The Problem with AI-Generated Code
Each AI session optimizes locally. Session 1 builds the database layer. Session 2 builds the API. Session 3 builds the dashboard. Each session produces working code -- but does the dashboard's TypeScript interface match the Rust response struct? Does the DNS record format string in mail_crypto.rs match what the setup wizard displays? Does the DnsStatus enum serialize as "pass" or "Pass"?
Cross-layer consistency is where bugs hide. The individual pieces work fine in isolation; the integration is where things break.
The Methodology
We use a build-audit-audit-approve pipeline:
- Build sessions (3 sessions): Each focused on one layer. Infrastructure, API, Dashboard.
- Focused audits (2 rounds): Each audit session reviews one build session. Session 2's audit found 4 Important issues (dig timeouts, Docker orphan cleanup, partial Cloudflare failure logging, optional alias addresses).
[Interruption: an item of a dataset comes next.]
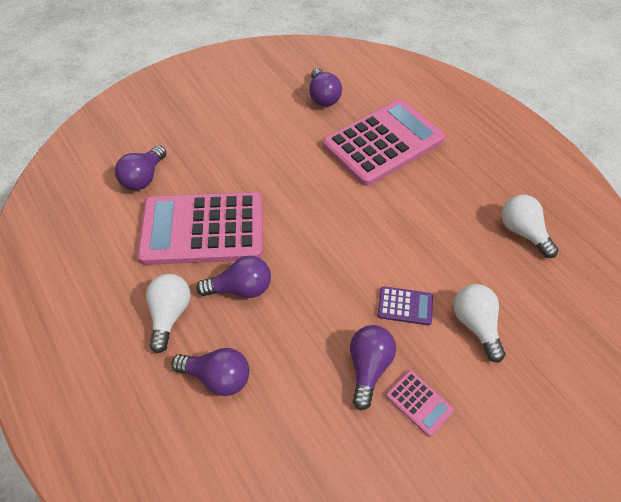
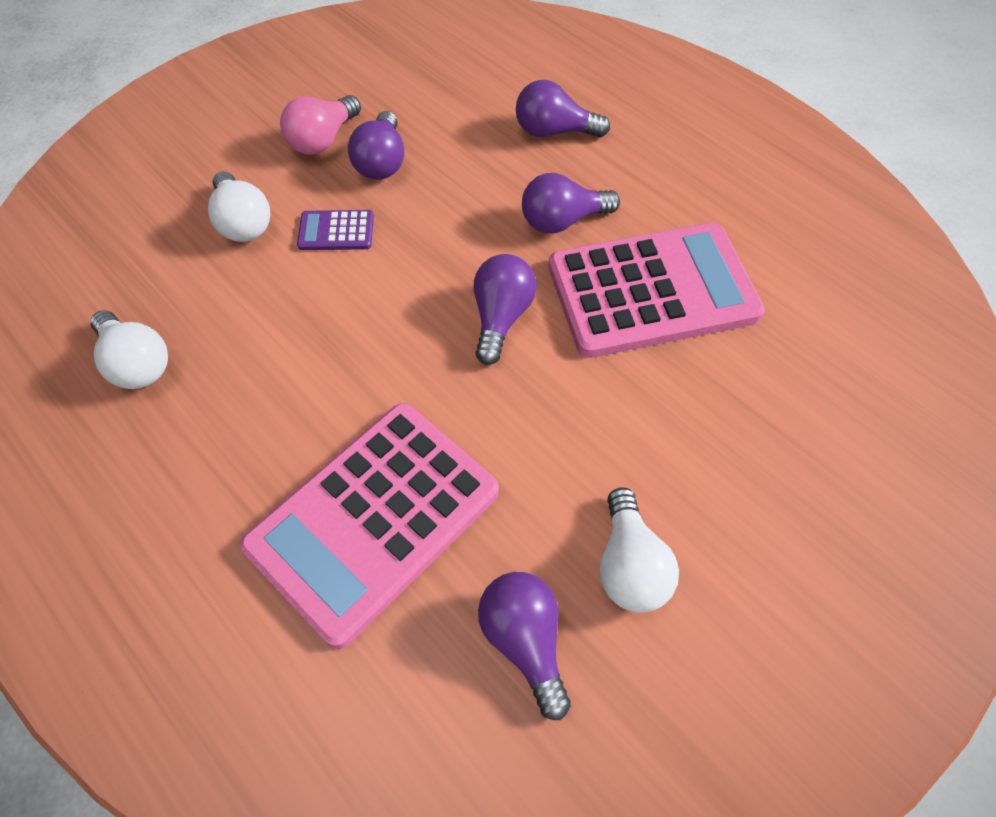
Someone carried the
Session 3's audit found 3 Important issues (hardcoded English strings, wrong empty-state i18n keys, untranslated status text).
- Global audit (this session): A fresh context reads every file and checks the system as a whole.
What the Global Audit Found
We defined 230 checklist items across 19 sections:
- Schema correctness: 11 checks (column types, constraints, indexes, foreign keys)
- Model layer: 13 checks (from_row mappings, CRUD methods, serde annotations)
- Crypto: 10 checks (DKIM keygen, DNS format strings, error handling)
- Docker: 14 checks (image, ports, volumes, labels, idempotency, cleanup)
- Stalwart client: 11 checks (auth, endpoints, error handling, timeouts)
- DNS verification: 12 checks (6 record types, injection prevention, timeouts)
- Cloudflare: 9 checks (MX/TXT creation, partial failure handling, TTL)
- API handlers: 30 checks (15 endpoints, RBAC, encryption, validation, audit logging)
- Router & OpenAPI: 6 checks
- Request/Response types: 8 checks
- TypeScript types & API client: 9 checks (field-for-field matching)
- Dashboard pages: 51 checks (list, wizard, detail with 4 tabs)
- i18n & French accents: 14 checks (accents are critical -- this is an educational platform)
- Security: 12 checks (encryption, injection, XSS, secrets in responses)
- Cross-layer consistency: 9 checks (DB == Model == API == TypeScript == Dashboard)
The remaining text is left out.